**** DATA FOR REVIEW
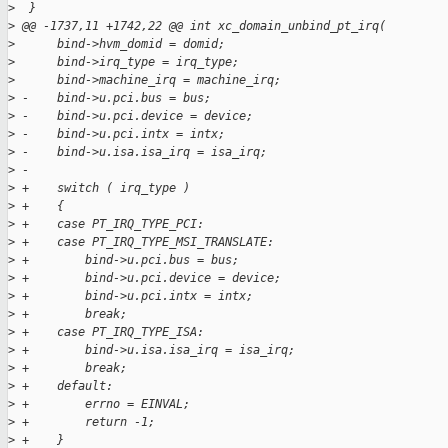
>
  }
>
 @@ -1737,11 +1742,22 @@ int xc_domain_unbind_pt_irq(
>
      bind->hvm_domid = domid;
>
      bind->irq_type = irq_type;
>
      bind->machine_irq = machine_irq;
>
 -    bind->u.pci.bus = bus;
>
 -    bind->u.pci.device = device;
>
 -    bind->u.pci.intx = intx;
>
 -    bind->u.isa.isa_irq = isa_irq;
>
 -
>
 +    switch ( irq_type )
>
 +    {
>
 +    case PT_IRQ_TYPE_PCI:
>
 +    case PT_IRQ_TYPE_MSI_TRANSLATE:
>
 +        bind->u.pci.bus = bus;
>
 +        bind->u.pci.device = device;
>
 +        bind->u.pci.intx = intx;
>
 +        break;
>
 +    case PT_IRQ_TYPE_ISA:
>
 +        bind->u.isa.isa_irq = isa_irq;
>
 +        break;
>
 +    default:
>
 +        errno = EINVAL;
>
 +        return -1;
>
 +    }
********
Convert the extracted text of every listing above into a numbered list with one line per item, omitting blank lines. Leave the page images out of the answer.

1. >
2.   }
3. >
4.  @@ -1737,11 +1742,22 @@ int xc_domain_unbind_pt_irq(
5. >
6.       bind->hvm_domid = domid;
7. >
8.       bind->irq_type = irq_type;
9. >
10.       bind->machine_irq = machine_irq;
11. >
12.  -    bind->u.pci.bus = bus;
13. >
14.  -    bind->u.pci.device = device;
15. >
16.  -    bind->u.pci.intx = intx;
17. >
18.  -    bind->u.isa.isa_irq = isa_irq;
19. >
20.  -
21. >
22.  +    switch ( irq_type )
23. >
24.  +    {
25. >
26.  +    case PT_IRQ_TYPE_PCI:
27. >
28.  +    case PT_IRQ_TYPE_MSI_TRANSLATE:
29. >
30.  +        bind->u.pci.bus = bus;
31. >
32.  +        bind->u.pci.device = device;
33. >
34.  +        bind->u.pci.intx = intx;
35. >
36.  +        break;
37. >
38.  +    case PT_IRQ_TYPE_ISA:
39. >
40.  +        bind->u.isa.isa_irq = isa_irq;
41. >
42.  +        break;
43. >
44.  +    default:
45. >
46.  +        errno = EINVAL;
47. >
48.  +        return -1;
49. >
50.  +    }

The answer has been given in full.